One day long time ago, when a woman was washing clothes at Dun River (today’s Beipan River in western Guizhou Province), a three-joint big bamboo tube floated over between her feet, and could not be pushed away. At this moment, she caught a baby’s cry coming out of the tube. She cut open the tube and found a male infant in there, who was brought up in her home and became well versed in both letters and martial arts. He named himself as Yelang Marquis, taking bamboo as his family name. Where the cut bamboo tube was left grew up a flourishing bamboo forest. Later generations built Bamboo King Temple to worship him.

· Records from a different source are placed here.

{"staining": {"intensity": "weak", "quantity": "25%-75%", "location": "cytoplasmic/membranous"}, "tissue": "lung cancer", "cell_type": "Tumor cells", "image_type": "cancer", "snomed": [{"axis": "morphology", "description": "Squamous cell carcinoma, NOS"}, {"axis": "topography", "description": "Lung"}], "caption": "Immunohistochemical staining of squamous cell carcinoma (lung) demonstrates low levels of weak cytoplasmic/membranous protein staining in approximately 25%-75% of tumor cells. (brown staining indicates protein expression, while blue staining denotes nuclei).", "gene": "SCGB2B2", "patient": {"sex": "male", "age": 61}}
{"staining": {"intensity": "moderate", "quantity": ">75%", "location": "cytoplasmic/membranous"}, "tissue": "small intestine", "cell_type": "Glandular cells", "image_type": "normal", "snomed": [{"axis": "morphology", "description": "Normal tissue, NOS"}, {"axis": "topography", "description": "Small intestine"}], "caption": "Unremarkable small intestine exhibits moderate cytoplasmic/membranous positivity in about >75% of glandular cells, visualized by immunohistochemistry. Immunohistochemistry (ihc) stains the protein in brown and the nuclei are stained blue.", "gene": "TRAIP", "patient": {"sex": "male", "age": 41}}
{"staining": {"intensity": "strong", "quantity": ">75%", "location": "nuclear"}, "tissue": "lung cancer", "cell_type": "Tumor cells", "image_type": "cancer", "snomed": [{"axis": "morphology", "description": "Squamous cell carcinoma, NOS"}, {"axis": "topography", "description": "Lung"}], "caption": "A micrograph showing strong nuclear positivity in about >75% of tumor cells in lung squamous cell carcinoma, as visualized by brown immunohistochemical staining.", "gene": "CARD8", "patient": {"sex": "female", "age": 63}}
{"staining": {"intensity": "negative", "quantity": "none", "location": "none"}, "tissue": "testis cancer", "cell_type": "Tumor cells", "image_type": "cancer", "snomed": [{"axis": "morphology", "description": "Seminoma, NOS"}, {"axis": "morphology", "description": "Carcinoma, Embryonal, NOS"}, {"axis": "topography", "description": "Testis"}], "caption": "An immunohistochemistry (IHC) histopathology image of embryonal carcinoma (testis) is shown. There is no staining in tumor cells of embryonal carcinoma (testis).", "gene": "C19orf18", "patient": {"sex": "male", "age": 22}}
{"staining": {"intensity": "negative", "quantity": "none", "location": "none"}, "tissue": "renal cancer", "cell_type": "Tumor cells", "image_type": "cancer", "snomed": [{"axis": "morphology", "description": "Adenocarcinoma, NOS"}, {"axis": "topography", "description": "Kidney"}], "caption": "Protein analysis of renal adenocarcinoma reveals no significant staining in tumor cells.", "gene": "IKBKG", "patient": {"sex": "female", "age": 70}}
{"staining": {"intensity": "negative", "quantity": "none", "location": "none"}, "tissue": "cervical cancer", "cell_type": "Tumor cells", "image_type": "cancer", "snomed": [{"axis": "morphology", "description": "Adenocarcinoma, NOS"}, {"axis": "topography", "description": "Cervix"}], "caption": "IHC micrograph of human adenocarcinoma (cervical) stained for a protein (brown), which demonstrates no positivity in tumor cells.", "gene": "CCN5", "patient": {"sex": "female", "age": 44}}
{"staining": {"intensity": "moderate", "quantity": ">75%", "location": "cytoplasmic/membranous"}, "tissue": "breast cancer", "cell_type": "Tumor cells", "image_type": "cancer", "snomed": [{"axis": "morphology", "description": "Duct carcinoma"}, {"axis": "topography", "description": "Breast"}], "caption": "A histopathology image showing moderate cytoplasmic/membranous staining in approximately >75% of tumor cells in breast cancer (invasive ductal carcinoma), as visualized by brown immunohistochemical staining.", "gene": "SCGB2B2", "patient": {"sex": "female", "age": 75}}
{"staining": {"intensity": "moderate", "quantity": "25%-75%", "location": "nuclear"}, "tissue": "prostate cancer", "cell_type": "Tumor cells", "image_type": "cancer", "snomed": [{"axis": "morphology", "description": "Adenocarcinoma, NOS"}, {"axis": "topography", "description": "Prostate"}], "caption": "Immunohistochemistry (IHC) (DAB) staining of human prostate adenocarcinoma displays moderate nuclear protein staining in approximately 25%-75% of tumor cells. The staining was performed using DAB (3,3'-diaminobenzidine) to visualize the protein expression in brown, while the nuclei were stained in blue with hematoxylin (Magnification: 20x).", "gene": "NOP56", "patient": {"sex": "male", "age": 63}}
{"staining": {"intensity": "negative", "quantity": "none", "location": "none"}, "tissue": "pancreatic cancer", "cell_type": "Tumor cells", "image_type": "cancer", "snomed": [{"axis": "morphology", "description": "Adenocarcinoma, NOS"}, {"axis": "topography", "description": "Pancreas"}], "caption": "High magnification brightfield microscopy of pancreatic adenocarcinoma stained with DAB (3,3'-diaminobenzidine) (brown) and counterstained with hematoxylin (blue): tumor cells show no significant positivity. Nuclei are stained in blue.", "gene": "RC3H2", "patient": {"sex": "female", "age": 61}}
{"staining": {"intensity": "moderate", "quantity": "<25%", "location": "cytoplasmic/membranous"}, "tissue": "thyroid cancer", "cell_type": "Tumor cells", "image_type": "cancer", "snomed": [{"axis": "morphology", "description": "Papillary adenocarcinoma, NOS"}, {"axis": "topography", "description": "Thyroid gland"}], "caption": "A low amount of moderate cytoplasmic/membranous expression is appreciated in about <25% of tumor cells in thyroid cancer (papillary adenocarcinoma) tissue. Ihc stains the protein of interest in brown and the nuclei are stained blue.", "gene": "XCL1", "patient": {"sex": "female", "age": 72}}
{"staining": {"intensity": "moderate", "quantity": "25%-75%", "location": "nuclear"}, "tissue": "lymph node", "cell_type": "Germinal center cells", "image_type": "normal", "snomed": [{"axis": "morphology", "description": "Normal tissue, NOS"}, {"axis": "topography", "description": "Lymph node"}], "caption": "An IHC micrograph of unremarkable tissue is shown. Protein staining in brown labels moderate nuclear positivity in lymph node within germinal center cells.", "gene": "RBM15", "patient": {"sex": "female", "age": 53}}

Even today, legends about Bamboo King and the custom of respecting bamboo still remain widely among the Qilao people. In Meijia Village of Daozhen Qilao and Miao Autonomous County, when the first boy is born, parents would bury his placenta with some egg husks under a bamboo forest, wishing to get Bamboo King’s blessing. At Spring Festival, every family would go to the bamboo forest to burn paper money to Bamboo King. In some places, people use bamboo tubes filled with rice to worship the ancestors or pray for good harvests. Some scholars assert that this reverence for bamboo originated from the worship of bamboo tattoos, which is from the importance and usefulness of bamboo to the Qilao ancients.